Path: cactus.org!milano!cs.utexas.edu!sun-barr!olivea!samsung!uunet!mcsun!
+     sun4nl!alchemy!accucx!nevries
From: nevries@accucx.cc.ruu.nl (Nico E de Vries)
Newsgroups: sci.crypt

Subject: Re: IBM-PC random generator, source included
Message-ID: <2797@accucx.cc.ruu.nl>
Date: 24 Jun 92 09:44:18 GMT
References: <2673@accucx.cc.ruu.nl> <1992Jun23.080147.15804@cactus.org>
+           <2677@accucx.cc.ruu.nl> <1992Jun23.200511.27492@cactus.org>
Organization: Academic Computer Centre Utrecht
Lines: 101

In <1992Jun23.200511.27492@cactus.org> ritter@cactus.org (Terry Ritter) writes:


>>> Nico's RNG operates by incrementing a software counter in a tight
>>> loop.  Periodic hardware "tick" interrupts sample the counter and
>>> save the current value into an array.  The tick interrupt rate is
>>> increased by a factor of 64 to about 1165 ticks per second.  When
>>> 32 values have been collected, the lsb's of each saved value are
>>> extracted and returned as a single 32-bit value.

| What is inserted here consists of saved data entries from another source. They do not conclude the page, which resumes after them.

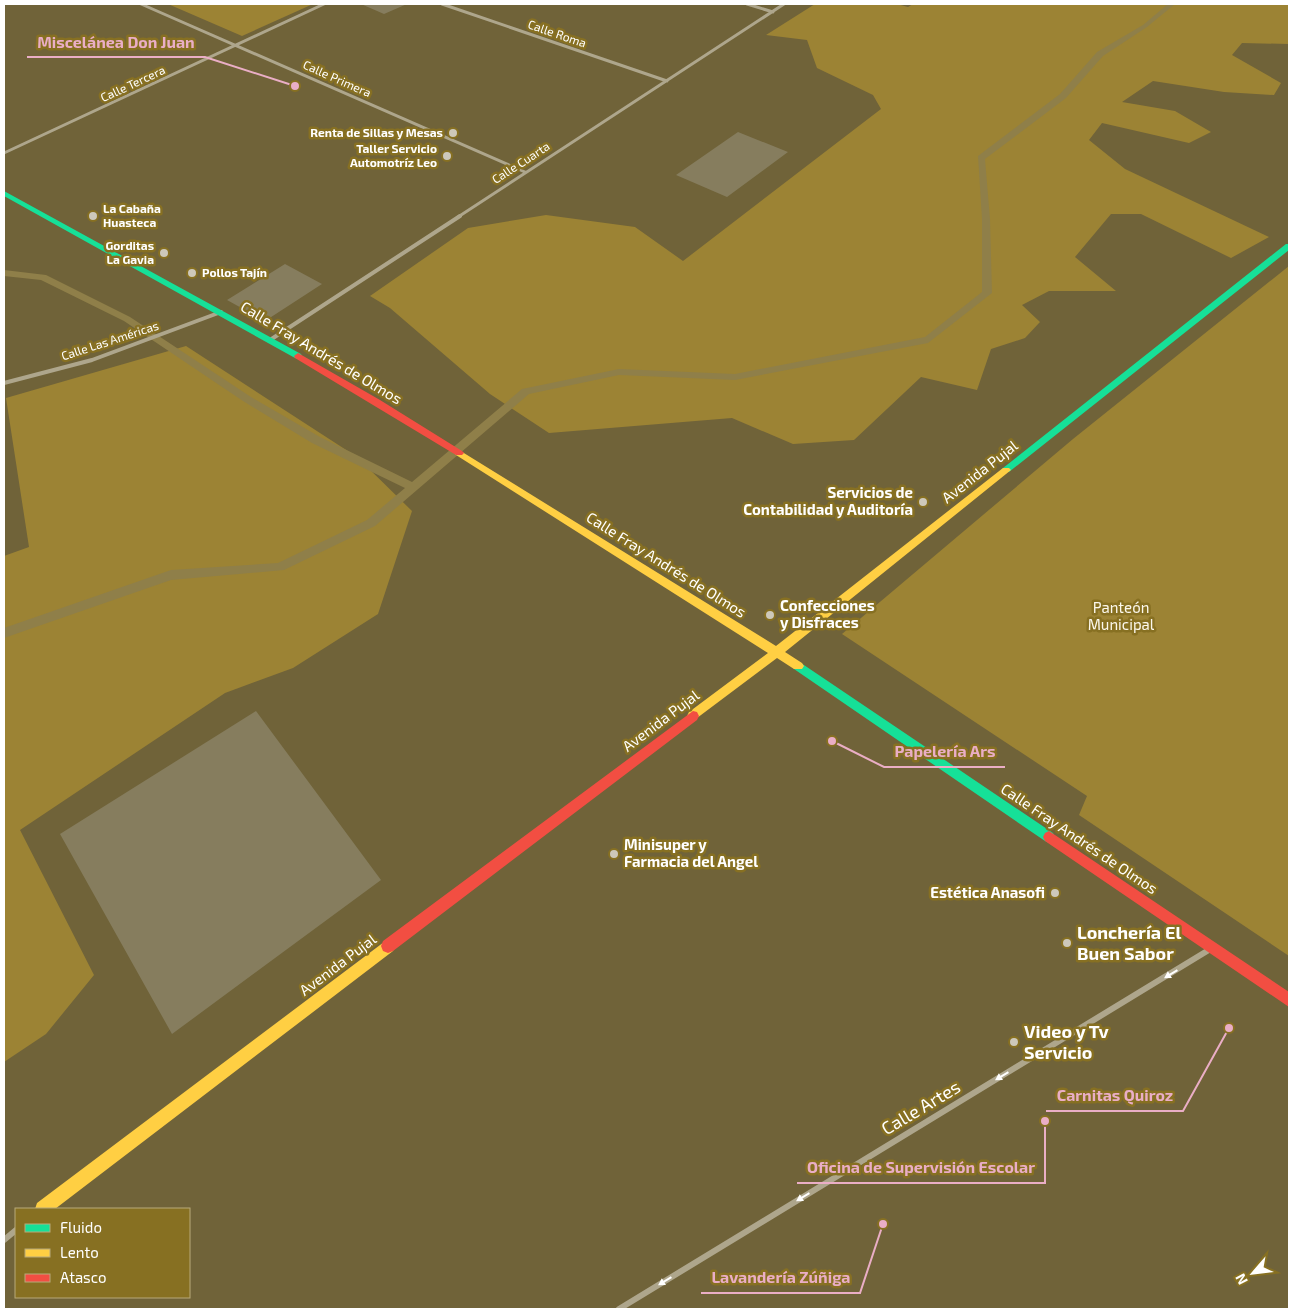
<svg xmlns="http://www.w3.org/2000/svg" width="1293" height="1313" font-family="'Exo 2',sans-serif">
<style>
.green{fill:#9c8334}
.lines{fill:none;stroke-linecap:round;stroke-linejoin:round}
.stream{fill:#8f7f49;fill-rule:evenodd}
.building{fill:#867d5e}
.street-far2{stroke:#aea68c;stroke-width:3}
.street-far1{stroke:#aea68c;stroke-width:4}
.street{stroke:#aea68c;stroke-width:6}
.fast{fill:#16e098;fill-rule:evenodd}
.slow{fill:#ffcf43;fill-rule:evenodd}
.jam{fill:#f24e42;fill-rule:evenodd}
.oneway{fill:#fff}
.poi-dot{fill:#cdc8ba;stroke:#877022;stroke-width:2}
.labels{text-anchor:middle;stroke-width:5;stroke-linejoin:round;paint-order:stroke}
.far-street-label{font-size:12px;fill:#fff;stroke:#877022}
.far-poi-label{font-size:12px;font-weight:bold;fill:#fff;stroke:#877022;text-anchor:end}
.street-label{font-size:15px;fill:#fff;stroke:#877022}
.poi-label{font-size:15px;font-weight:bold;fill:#fff;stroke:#877022;text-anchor:end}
.park-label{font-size:15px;fill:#fcf8ed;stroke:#877022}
.near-poi-label{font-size:18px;font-weight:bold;fill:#fff;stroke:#877022;text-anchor:start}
.near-street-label{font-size:18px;fill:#fff;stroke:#877022}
.leader{fill:none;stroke:#eaaec6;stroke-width:2}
.callout-dot{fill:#eaaec6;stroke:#877022;stroke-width:2}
.callout-label{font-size:16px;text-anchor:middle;font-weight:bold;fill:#eaaec6;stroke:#877022;stroke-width:5;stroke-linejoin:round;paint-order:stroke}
</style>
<rect width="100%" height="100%" fill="#706339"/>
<path class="green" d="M168,4H313L242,36Z
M815,4H897L908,7L913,4H1289V44L1242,43L1232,55L1281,83L1274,95L1224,92L1153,81L1122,102L1175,111L1211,132L1189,143L1102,123L1089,140L1125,169L1269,237L1231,258L1141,214H1111L1075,257L1116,291H1049L1022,305L1040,322L1025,338L991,349L977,390L921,377L854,440L793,444L732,418L549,433L490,394L390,308L370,296L468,228L546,215L635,227L683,261L881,109L873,95L817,68L807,40L766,35Z
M1289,266V956L1079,815L1087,796L842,634L1073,439Z
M186,346L357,457L412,511L378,614L293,668L225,693L20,830L94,975L46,1034L4,1062V556L29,547L6,398Z"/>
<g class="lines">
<path class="stream" d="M1168,4H1175L1147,27L1103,56L1066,98L985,159L990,219L992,293L928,343L735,380L619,375L529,394L375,526L284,570L171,580L4,638V628L171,570L278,563L367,520L405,488L312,443L243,401L124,321L41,280L4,276V270L46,275L130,317L251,397L320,437L412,482L522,389L619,369L735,374L925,337L982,292V219L978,156L1060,94L1097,52L1143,25Z"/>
</g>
<path class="building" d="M361,4H407L384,14Z
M738,132L788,152L727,197L676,175Z
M285,264L322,284L265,321L227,300Z
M256,711L381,880L172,1034L60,834Z"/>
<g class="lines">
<path class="street-far2" d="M141,4L525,172
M442,4L667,81
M747,4L773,12
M4,153L324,4
M458,217L784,4"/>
<path class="street-far1" d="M270,340L460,216
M4,383L92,360L221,312"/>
<path class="street" d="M4,1240L16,1230
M619,1309L1212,948"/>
<path class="fast" d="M4,191L301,354L302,356L298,359L295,358L4,196Z
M1286,244H1289V250L1009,472H1003L1001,470L1003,468Z
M798,661L1053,833L1055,837L1053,841L1049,843L1045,841L794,669L792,666L794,663Z"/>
<path class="slow" d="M459,450L776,646L1003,468H1009L1011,470L785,652L802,663L804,666L802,669H794L777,658L693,721L689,720L687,716L689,712L768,653L456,455L454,453Z
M388,939L393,941L395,946L393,951L55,1209H35L37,1203Z"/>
<path class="jam" d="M298,353L380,400L462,451L464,453L462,455H456L295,358L294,356Z
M693,711L697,712L699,716L697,720L393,951L388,953L383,951L381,946L383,941Z
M1049,831L1289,992V1007L1045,841L1043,837L1045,833Z"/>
</g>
<defs><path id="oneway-solid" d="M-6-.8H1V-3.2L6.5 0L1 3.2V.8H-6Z" transform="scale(1.25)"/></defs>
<g class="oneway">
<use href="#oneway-solid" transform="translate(1171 974) rotate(149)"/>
<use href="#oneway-solid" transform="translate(1002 1076) rotate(149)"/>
<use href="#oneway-solid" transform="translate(803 1197) rotate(149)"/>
<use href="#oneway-solid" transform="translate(665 1281) rotate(149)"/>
</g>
<g class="poi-dot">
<circle cx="453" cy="133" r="5"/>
<circle cx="447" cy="156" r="5"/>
<circle cx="93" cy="216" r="5"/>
<circle cx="164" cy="253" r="5"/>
<circle cx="192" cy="273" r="5"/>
<circle cx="923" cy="502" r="5"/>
<circle cx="770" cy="615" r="5"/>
<circle cx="614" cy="854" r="5"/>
<circle cx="1055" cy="893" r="5"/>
<circle cx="1067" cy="943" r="5"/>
<circle cx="1014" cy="1042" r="5"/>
</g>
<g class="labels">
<g class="far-street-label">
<text transform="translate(557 34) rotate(19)" y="4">Calle Roma</text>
<text transform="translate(337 79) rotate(24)" y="4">Calle Primera</text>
<text transform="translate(133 84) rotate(-25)" y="4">Calle Tercera</text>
<text transform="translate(521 163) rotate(-33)" y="4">Calle Cuarta</text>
<text transform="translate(110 341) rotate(-18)" y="4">Calle Las Américas</text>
</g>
<g class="far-poi-label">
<text x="443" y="137">Renta de Sillas y Mesas</text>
<text x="437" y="153">Taller Servicio<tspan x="437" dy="14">Automotríz Leo</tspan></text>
<text x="103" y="213" text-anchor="start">La Cabaña<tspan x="103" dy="14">Huasteca</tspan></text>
<text x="154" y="250">Gorditas<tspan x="154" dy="14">La Gavia</tspan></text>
<text x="202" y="277" text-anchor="start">Pollos Tajín</text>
</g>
<g class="street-label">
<text transform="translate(321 353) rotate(31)" y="5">Calle Fray Andrés de Olmos</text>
<text transform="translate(980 472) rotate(-38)" y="5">Avenida Pujal</text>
<text transform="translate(666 565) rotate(32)" y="5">Calle Fray Andrés de Olmos</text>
<text transform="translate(661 721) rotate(-37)" y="5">Avenida Pujal</text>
<text transform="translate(1079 839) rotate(34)" y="5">Calle Fray Andrés de Olmos</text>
<text transform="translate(338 965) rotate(-37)" y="5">Avenida Pujal</text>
</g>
<g class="poi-label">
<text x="913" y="498">Servicios de<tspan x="913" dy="17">Contabilidad y Auditoría</tspan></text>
<text x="780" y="611" text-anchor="start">Confecciones<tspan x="780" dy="17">y Disfraces</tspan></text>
<text x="624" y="850" text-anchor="start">Minisuper y<tspan x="624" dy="17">Farmacia del Angel</tspan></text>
<text x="1045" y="898">Estética Anasofi</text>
</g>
<g class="park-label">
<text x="1121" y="613">Panteón<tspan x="1121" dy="17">Municipal</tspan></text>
</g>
<g class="near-poi-label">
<text x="1077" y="939">Lonchería El<tspan x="1077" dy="21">Buen Sabor</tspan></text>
<text x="1024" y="1038">Video y Tv<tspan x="1024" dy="21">Servicio</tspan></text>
</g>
<g class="near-street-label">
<text transform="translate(921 1108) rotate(-31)" y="6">Calle Artes</text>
</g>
</g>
<path class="leader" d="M295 86L205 57H27M832 741L884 767H1005M1229 1028L1183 1111H1046M1045 1121L1045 1183H797M883 1224L860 1293H701"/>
<g class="callout-dot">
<circle cx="295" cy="86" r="5"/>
<circle cx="832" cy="741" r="5"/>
<circle cx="1229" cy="1028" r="5"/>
<circle cx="1045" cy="1121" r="5"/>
<circle cx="883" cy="1224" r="5"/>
</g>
<g class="callout-label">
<text x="116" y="48">Miscelánea Don Juan</text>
<text x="945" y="757">Papelería Ars</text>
<text x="1115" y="1101">Carnitas Quiroz</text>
<text x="921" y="1173">Oficina de Supervisión Escolar</text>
<text x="781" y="1283">Lavandería Zúñiga</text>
</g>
<rect width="1293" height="1313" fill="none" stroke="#ffffff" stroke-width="10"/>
<rect x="15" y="1208" width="175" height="90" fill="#877022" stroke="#b7a97a"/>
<rect x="25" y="1224" width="25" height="8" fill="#16e098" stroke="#b7a97a"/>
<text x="60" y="1233" font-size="15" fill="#ffffff">Fluido</text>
<rect x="25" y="1249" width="25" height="8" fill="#ffcf43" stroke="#b7a97a"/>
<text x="60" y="1258" font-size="15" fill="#ffffff">Lento</text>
<rect x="25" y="1274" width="25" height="8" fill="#f24e42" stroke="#b7a97a"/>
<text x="60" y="1283" font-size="15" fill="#ffffff">Atasco</text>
<g transform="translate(1253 1273) rotate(242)" stroke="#877022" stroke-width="4" paint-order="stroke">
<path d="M0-4L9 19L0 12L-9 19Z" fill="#ffffff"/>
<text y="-8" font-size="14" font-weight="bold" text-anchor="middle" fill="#ffffff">N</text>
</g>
</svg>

>>Not correct entierly. The process you describe is repeated 8 times
>>and the results of these are xored to return the final 32 bit value.

> I missed that, and it has some interesting implications:

>...
> There is an inherent jitter effect from the memory refresh DMA,
> but even at these sample rates we get 50 or so refresh cycles
> in each sample.  There will be a jitter of +/- one refresh cycle
> per sample.  Although the effect is *relatively* small, it could
> produce significant confusion in the results.  This could be the
> major source of apparent randomness.

You don't seem to believe in the actual jitter. How do you explain
the many hardware boards with crystals which are crystal jitter
based to work?

I doubth the DMA refress is non-deterministic, it might be VERY
complex to predict its effects but since it is clock triggered
and does a deterministic job it seems to me is is deterministic.

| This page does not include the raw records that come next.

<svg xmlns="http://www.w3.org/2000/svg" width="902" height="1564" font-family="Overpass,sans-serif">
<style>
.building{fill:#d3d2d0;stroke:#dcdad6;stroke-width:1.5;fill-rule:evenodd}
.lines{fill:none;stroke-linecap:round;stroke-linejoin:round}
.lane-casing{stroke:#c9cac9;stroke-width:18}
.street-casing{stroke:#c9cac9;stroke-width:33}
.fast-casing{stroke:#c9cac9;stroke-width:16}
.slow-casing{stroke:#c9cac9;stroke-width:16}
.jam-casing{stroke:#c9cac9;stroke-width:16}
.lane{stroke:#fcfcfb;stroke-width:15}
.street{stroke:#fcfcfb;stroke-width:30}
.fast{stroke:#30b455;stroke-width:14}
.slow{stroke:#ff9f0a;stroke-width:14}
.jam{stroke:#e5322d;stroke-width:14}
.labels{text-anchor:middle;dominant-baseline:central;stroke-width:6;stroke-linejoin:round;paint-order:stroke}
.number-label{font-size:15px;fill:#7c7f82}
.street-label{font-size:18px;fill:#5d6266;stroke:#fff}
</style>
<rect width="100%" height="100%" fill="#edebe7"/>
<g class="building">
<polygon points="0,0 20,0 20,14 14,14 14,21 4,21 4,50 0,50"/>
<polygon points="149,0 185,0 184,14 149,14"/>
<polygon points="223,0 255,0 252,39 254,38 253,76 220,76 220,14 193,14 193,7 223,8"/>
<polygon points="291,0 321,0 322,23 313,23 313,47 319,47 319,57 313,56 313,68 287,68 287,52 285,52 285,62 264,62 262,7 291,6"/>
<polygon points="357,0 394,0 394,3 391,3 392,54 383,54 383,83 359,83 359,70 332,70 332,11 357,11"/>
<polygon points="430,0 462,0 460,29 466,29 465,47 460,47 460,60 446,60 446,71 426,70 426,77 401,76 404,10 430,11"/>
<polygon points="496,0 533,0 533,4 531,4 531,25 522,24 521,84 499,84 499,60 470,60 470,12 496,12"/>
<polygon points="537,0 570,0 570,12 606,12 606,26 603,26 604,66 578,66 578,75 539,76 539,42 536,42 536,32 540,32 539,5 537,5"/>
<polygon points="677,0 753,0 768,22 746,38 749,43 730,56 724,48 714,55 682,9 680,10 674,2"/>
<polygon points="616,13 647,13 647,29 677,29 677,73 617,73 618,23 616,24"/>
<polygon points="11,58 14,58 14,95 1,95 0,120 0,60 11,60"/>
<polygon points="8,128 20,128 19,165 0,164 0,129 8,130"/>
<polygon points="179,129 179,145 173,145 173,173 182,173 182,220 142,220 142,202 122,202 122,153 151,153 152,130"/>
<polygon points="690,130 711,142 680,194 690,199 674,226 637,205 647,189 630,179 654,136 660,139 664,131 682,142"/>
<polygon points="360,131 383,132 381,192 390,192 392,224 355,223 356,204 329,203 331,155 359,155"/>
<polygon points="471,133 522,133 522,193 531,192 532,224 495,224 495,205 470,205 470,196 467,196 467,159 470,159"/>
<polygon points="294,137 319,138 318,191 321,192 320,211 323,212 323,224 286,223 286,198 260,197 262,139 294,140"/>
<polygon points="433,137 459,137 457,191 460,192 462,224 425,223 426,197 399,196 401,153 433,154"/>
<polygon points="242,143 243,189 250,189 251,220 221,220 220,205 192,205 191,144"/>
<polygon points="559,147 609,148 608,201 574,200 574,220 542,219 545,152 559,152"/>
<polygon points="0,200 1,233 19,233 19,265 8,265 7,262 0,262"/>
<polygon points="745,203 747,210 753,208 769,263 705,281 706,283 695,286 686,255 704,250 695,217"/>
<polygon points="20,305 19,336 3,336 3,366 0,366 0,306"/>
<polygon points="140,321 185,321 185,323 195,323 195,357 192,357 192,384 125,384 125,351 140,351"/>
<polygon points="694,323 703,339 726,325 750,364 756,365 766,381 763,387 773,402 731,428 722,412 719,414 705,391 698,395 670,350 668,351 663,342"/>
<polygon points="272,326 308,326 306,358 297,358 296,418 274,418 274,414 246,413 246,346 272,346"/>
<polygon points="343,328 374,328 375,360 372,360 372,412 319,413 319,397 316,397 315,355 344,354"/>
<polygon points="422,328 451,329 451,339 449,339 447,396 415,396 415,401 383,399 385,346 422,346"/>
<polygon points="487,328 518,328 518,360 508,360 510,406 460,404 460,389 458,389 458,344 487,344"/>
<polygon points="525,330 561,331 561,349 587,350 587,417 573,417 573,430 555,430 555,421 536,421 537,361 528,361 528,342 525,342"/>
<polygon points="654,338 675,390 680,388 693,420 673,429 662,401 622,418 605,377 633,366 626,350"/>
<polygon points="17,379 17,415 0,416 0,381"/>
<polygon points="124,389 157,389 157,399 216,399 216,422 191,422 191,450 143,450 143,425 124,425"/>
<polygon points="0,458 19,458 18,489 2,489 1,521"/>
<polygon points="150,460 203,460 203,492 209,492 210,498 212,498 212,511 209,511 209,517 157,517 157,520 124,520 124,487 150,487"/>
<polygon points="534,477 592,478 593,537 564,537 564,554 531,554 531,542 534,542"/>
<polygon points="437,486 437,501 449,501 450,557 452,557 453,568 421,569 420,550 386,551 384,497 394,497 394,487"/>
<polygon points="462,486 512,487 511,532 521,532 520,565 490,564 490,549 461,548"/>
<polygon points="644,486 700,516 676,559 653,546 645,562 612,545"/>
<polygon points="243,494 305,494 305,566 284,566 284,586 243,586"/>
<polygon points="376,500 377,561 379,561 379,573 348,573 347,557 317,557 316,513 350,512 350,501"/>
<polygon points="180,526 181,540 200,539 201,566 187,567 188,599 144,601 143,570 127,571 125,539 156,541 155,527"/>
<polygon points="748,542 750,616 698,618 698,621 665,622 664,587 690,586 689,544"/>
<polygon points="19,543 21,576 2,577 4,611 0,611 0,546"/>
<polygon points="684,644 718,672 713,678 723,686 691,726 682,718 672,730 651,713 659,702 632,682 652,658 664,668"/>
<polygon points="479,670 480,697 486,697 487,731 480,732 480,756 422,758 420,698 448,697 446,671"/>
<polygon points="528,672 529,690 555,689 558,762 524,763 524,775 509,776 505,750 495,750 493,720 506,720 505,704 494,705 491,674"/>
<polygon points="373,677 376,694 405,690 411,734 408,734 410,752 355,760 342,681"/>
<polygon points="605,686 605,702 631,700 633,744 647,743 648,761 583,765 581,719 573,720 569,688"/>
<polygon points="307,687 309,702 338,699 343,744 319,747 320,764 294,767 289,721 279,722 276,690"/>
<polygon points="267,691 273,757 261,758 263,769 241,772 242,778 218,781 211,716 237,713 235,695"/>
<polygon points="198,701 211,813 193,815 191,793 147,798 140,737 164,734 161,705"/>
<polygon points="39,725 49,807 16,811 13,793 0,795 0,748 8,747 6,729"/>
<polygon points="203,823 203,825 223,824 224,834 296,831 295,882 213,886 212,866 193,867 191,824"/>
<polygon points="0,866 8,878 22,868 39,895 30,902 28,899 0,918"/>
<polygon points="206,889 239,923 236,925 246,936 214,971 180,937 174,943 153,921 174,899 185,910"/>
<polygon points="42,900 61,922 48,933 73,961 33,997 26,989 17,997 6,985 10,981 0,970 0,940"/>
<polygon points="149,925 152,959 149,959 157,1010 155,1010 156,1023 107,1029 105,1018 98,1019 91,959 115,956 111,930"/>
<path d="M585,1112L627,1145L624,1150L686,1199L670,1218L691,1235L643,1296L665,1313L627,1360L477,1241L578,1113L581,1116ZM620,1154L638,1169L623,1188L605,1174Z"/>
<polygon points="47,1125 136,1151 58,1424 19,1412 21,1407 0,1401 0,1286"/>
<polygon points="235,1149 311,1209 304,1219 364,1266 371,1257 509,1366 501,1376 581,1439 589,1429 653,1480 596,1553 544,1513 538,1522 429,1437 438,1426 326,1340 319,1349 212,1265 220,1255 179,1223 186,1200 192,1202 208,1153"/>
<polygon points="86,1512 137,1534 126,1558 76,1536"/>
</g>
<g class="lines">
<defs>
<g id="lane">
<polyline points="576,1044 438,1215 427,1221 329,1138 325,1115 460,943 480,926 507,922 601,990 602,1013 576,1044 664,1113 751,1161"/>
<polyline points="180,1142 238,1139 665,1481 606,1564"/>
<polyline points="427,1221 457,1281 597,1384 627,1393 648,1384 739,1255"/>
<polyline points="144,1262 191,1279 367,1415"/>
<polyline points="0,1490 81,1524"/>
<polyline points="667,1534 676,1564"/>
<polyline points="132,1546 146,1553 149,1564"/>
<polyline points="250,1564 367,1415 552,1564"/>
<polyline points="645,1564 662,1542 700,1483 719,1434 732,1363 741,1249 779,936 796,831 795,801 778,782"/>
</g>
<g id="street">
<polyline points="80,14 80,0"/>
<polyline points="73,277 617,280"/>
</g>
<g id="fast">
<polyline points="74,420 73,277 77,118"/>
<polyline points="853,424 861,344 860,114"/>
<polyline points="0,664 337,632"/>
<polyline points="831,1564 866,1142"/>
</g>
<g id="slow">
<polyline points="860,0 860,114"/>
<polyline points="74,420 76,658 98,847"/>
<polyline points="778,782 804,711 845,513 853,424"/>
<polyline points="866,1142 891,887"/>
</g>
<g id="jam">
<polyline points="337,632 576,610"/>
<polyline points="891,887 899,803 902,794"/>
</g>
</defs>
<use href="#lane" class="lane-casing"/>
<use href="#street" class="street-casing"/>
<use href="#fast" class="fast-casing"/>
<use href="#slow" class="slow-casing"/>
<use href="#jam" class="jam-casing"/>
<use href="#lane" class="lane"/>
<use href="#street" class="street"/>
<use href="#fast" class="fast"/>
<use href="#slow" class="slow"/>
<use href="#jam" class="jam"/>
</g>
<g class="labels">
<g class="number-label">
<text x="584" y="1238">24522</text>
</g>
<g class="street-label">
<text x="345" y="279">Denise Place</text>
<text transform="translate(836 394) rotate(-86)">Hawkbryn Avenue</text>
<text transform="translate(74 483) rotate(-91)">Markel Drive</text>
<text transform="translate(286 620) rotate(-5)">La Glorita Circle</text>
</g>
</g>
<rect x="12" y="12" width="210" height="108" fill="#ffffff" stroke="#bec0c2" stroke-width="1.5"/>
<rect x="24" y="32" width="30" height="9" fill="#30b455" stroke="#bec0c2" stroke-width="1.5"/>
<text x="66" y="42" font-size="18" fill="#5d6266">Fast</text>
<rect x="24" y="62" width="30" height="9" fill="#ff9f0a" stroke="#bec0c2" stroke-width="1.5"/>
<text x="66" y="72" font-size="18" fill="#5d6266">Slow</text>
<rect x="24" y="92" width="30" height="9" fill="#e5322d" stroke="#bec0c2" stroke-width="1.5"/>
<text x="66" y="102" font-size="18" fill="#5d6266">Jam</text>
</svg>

> I think the "jitter" comes from the unknown phase of the background
> refresh operations instead of different clocks.  Single-crystal
> designs should produce similar results.

I don't think so. I carefully studied the working of hardware boards
which use crystal jitter as well before I made the program. I does
seem to me there is no undeterministic element in a single clock
environment. Can anyone with a single clock please test the
code and tell us all the results? 

> The patterns produced in this scheme probably will not be detectable
> using standard statistical tests over the entire stream.  But most
> statistical tests generally do not detect significant non-randomness
> even in the simple linear congruential generators used in
> well-designed language RNG's.  If it is only necessary to pass such
> tests, there is no need for a hardware solution.

Correct. I presume the best way to verify the correctness of the algo
is finding out why it works (what you are doing) and than if it
works. I don't know what is the cause of the jitter in the crystals
many random generators(mine too) use. If it is a deterministic
process than the random numbers might not be real random.

> The total state for Nico's scheme seems to be contained in: 1) the
> refresh counter-timer, 2) the interrupt counter-timer, 3) the
> software counter lsb, and 4) the period uncertainty when used in a
> particular program.  This will be 4.2 + 12 + 1 + 2(?) = 19.2 bits,
> and this is not enough to prevent analysis.  

I don't exactly see where your numbers come from but if they are
correct changing the repeat counter into 24 should make the random
generator better?

> increase the state-space by up to 7 bits by using the byte-parity
> of each sample instead of just using the lsb, but this will not

I don't see the advantage of this. The jitter can only be measured
when the last bit value changes (the time between two changes is
undeterministic). Thats why the repeat is there. 

> Nico's approach is interesting in that it demonstrates how we can
> use hardware to detect background operations and make use of this
> information.  

That is another way of random generation which I didn't wan't to 
have. They work like "adding enough mess makes it random". I wanted
a random generator which could generate an unlimmited number
of random bits, no matter how stable the environment (e.g.
unused machine at night etc). For small random number needs
(e.g. the PKZIP encryption scheme) grabbing much info of
the current state might be enough.

> timer counts and get about 32 really random bits *once*, then use
> those bits to seed a small cryptographic RNG which might be more
> difficult to attack.

Correct. Using e.g. MD5 is a usefull improvement to enhance the RNG.
For analyzation the "bare" generator should be used.